#### Extract provided
4. Gas and salt solubility in water
Gas and salt solubility and solubility curves
are considered - variation of solubility with temperature
Doc Brown's GCSE level school chemistry notes
Water chemistry notes index
5a.
How
well do different
gases and solids dissolve in water?
-
First, some definitions
of words you may encounter in talking about solubility and
other water related situations:
-
solute: the
material which is to be dissolved in a solvent.
-
solvent: the
liquid which dissolves the material (the solute). You will come
across water more than any other liquid solvent BUT lots of
important organic solvents like hexane (petrol like), ethanol
(alcohol) and propanone (acetone) are in common laboratory use.
-
solution: the
result of dissolving something in a liquid (solute + solvent =>
solution).
-
solubility: to
what extent a solute material will dissolve.
-
soluble: the
material will dissolve in a particular liquid solvent.
-
saturated:
means that no more of a substance (the solute) will dissolve in its
solution i.e. maximum solubility achieved at a particular
temperature.
-
Therefore a saturated solution is one in which no
more solute will dissolve at that temperature giving the maximum
solubility at that particular temperature.

#### Information
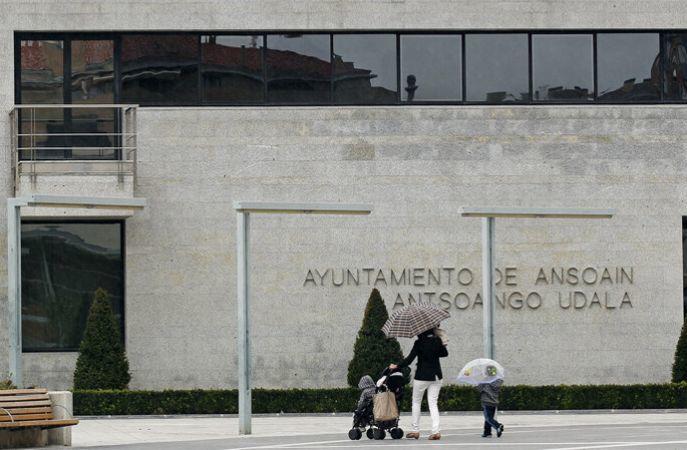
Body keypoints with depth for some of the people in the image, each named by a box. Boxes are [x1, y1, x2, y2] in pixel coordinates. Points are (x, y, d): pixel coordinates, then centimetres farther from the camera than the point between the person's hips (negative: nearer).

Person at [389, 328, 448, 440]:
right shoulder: (437, 341, 1)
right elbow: (445, 353, 16)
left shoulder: (419, 343, -13)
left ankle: (415, 430, 12)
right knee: (433, 403, 4)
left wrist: (397, 367, -2)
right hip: (436, 376, 4)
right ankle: (435, 431, -9)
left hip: (422, 376, -4)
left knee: (416, 402, 12)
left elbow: (409, 359, -14)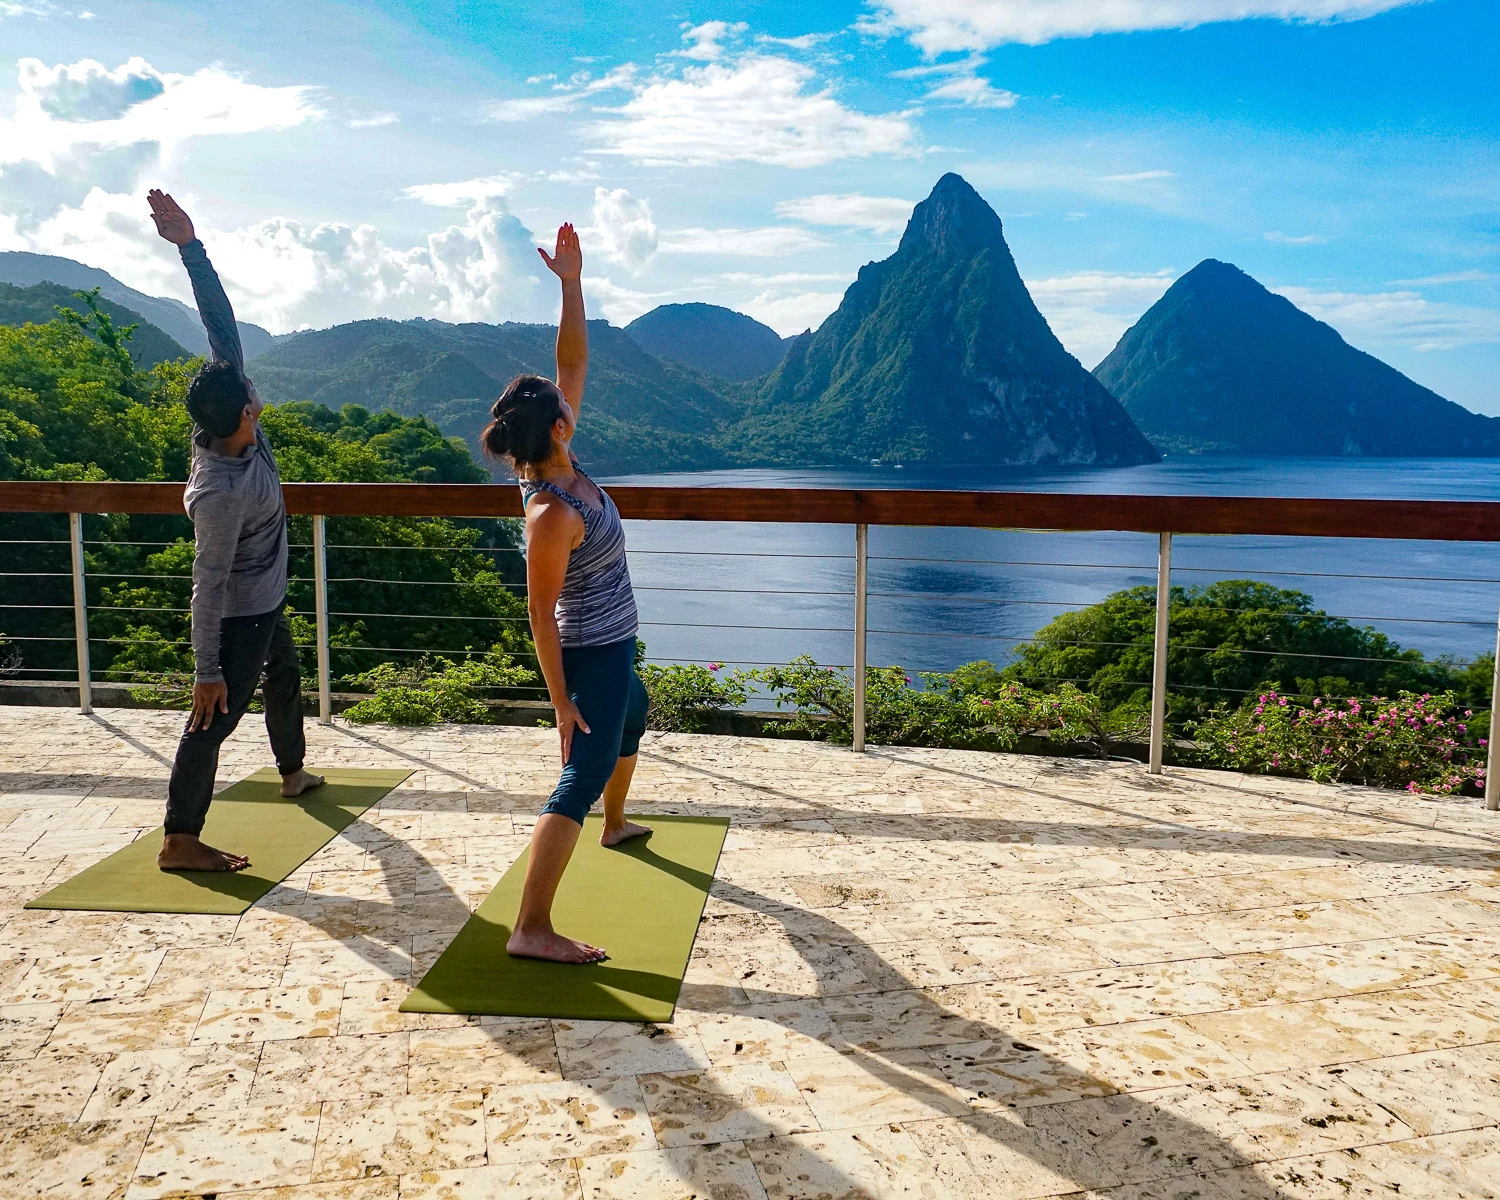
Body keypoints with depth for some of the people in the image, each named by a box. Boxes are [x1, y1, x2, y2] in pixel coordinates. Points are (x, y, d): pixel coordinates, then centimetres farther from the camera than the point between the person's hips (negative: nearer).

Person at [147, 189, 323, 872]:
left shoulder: (227, 422, -14)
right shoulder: (222, 494, -35)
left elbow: (222, 327, -13)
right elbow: (207, 588, -29)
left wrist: (190, 246, -18)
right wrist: (207, 672, -23)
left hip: (264, 601, 10)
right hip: (240, 615, -10)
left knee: (284, 678, 28)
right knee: (215, 717, -3)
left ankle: (292, 773, 50)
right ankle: (178, 840, 7)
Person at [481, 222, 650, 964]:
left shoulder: (560, 467, -7)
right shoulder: (553, 514, -30)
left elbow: (574, 363, -1)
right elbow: (540, 615, -26)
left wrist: (572, 283, -7)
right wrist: (562, 702, -22)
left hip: (611, 644, 10)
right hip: (593, 652, -10)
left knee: (632, 720, 34)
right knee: (583, 778, -10)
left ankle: (616, 825, 58)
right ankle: (531, 930, -10)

#### Work required
Restate the solubility notes from "4. Gas and salt" to "dissolve in water?", swapping "solubility" for "dissolving power".

#### Answer to the problem
4. Gas and salt dissolving power in water
Gas and salt dissolving power and dissolving power curves
are considered - variation of dissolving power with temperature
Doc Brown's GCSE level school chemistry notes
Water chemistry notes index
5a.
How
well do different
gases and solids dissolve in water?